### Data for review

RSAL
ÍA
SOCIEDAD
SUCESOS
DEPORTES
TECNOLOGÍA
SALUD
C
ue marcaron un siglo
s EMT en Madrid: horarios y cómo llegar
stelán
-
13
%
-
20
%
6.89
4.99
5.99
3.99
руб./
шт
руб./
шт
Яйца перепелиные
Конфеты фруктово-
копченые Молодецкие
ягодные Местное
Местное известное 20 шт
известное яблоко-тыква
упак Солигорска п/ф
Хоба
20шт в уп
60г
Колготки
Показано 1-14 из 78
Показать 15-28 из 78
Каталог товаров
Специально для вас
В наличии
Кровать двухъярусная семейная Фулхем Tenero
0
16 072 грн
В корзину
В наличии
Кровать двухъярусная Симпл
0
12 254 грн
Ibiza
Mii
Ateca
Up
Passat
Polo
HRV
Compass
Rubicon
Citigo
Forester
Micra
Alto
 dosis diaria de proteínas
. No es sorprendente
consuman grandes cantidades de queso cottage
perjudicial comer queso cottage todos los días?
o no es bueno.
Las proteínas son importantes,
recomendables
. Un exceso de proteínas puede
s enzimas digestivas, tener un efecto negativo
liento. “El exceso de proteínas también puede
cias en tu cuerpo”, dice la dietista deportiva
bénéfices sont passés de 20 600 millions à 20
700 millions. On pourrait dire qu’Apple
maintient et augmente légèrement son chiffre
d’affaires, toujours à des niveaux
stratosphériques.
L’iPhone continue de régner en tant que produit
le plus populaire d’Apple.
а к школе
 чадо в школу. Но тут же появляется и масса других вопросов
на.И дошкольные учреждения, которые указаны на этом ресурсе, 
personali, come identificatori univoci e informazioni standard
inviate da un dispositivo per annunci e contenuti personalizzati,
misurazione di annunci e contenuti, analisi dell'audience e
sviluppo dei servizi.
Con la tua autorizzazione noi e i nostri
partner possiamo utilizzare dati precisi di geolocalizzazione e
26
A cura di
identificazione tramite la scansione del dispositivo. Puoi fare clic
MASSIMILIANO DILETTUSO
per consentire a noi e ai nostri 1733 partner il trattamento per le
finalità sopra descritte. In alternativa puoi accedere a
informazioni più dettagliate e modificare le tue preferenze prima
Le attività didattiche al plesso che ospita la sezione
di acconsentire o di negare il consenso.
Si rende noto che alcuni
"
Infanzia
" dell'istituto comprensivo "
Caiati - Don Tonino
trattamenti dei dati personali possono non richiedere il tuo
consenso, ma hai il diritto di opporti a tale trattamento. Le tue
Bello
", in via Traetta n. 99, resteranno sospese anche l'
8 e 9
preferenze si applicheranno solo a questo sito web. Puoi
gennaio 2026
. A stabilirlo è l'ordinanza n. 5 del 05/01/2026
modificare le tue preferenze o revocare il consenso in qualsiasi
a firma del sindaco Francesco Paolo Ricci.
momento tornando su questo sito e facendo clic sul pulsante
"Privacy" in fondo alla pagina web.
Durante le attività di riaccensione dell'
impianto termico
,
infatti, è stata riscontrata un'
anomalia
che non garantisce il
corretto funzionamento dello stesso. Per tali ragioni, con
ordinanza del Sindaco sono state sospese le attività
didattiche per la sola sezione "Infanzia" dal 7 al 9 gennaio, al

######

Write out the lines above from the one containing "Si rende noto che alcuni" through the last, exactly as they are.

§ **Solution to the exercise**
Si rende noto che alcuni
"
Infanzia
" dell'istituto comprensivo "
Caiati - Don Tonino
trattamenti dei dati personali possono non richiedere il tuo
consenso, ma hai il diritto di opporti a tale trattamento. Le tue
Bello
", in via Traetta n. 99, resteranno sospese anche l'
8 e 9
preferenze si applicheranno solo a questo sito web. Puoi
gennaio 2026
. A stabilirlo è l'ordinanza n. 5 del 05/01/2026
modificare le tue preferenze o revocare il consenso in qualsiasi
a firma del sindaco Francesco Paolo Ricci.
momento tornando su questo sito e facendo clic sul pulsante
"Privacy" in fondo alla pagina web.
Durante le attività di riaccensione dell'
impianto termico
,
infatti, è stata riscontrata un'
anomalia
che non garantisce il
corretto funzionamento dello stesso. Per tali ragioni, con
ordinanza del Sindaco sono state sospese le attività
didattiche per la sola sezione "Infanzia" dal 7 al 9 gennaio, al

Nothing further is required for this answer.